798 reviews13 followers
May 9, 2020
In Winning the War Within, Jason Vallotton, explored the topic of the war that is within us and how we all try and avoid the conflicts in life. He looked how Jesus describes a believer’s life and how in His name we can cast out demons, speak in tongues, pick up snakes, and place hands on people believing for their healing. He shared how we all have suffering and storms in life and we have to learn to preserve. In the book, he reveals the heartache he experienced when his wife left him after nine years. He describes how he dealt with his loneliness, disappointment, rejection, and the pain of letting go of the vision of happier ever after. He explains how we was able to work through his pain of prison and to get wholeness.

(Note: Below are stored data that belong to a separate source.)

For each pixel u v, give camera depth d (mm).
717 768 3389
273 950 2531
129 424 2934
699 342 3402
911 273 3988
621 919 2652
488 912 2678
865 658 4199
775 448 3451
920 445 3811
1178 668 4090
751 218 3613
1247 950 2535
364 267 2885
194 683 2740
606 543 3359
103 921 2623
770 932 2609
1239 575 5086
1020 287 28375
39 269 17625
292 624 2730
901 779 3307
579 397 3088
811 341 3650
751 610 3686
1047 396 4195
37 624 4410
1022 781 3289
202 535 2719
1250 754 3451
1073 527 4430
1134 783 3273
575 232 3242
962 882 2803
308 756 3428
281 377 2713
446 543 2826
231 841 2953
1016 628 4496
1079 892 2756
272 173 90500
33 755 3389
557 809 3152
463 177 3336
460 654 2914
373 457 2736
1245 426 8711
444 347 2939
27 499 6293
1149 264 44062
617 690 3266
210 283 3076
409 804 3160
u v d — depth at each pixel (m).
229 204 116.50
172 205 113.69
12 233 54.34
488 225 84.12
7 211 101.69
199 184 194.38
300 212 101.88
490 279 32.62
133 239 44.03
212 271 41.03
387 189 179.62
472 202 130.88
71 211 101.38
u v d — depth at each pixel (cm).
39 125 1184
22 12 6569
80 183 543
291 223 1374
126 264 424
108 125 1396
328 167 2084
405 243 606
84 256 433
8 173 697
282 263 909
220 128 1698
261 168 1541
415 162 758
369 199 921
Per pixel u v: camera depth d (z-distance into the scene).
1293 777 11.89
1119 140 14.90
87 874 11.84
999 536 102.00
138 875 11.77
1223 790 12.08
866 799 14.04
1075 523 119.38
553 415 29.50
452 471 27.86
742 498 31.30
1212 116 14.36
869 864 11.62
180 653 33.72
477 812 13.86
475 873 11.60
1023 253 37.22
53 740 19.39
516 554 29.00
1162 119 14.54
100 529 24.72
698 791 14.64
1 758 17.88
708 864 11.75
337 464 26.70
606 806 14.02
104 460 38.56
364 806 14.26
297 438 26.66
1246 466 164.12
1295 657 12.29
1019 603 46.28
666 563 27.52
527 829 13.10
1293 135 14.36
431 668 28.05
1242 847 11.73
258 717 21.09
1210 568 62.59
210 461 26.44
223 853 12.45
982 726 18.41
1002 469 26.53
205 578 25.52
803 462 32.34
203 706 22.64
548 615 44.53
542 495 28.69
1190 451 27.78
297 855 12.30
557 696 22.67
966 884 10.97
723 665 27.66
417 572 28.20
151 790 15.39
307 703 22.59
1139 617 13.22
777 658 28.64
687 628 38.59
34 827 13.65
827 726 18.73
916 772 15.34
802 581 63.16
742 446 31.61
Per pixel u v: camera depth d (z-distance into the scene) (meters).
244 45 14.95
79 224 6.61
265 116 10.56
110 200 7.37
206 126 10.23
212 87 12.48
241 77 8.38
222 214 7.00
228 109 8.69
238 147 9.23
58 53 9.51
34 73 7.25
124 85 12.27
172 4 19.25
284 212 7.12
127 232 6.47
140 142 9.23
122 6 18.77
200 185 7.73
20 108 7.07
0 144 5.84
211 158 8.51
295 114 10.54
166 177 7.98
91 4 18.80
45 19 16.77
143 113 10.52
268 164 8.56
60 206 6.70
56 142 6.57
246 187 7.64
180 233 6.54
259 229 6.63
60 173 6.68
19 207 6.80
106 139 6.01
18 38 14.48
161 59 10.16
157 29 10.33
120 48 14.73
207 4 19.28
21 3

He explored the concept of the God’s spot and he asked everyone to look at who we are putting at the center of our lives. He shared how he struggled with this and he put his wife in his God’s spot. He expressed how he had a high pleaser personality and he hated conflict. He backs this up by looking at Psalms 23 and how this scripture explains how God is our Shepherd and how God is with us through the valley of the shadow of death. He discovered four ways to re-center our God spot and how we can let God back on the throne over our lives. He traces back to his childhood and how he struggled with fear and how it even led to him in accepting Christ a lot of this was out of fear of being left behind after watching a film. In his childhood, he sneaked into his parents to sleep on their floor and he had fears of dying and being alone. When he was fourteen-year-old he shared how he hated being home alone and how he would load a gun every day in case someone broke into their home. He revealed how he was taught by his dad to take every thought captive and how he learned to change his thoughts. He was able to overcome strongholds of fear and to recognize the lies before they took over control of his life.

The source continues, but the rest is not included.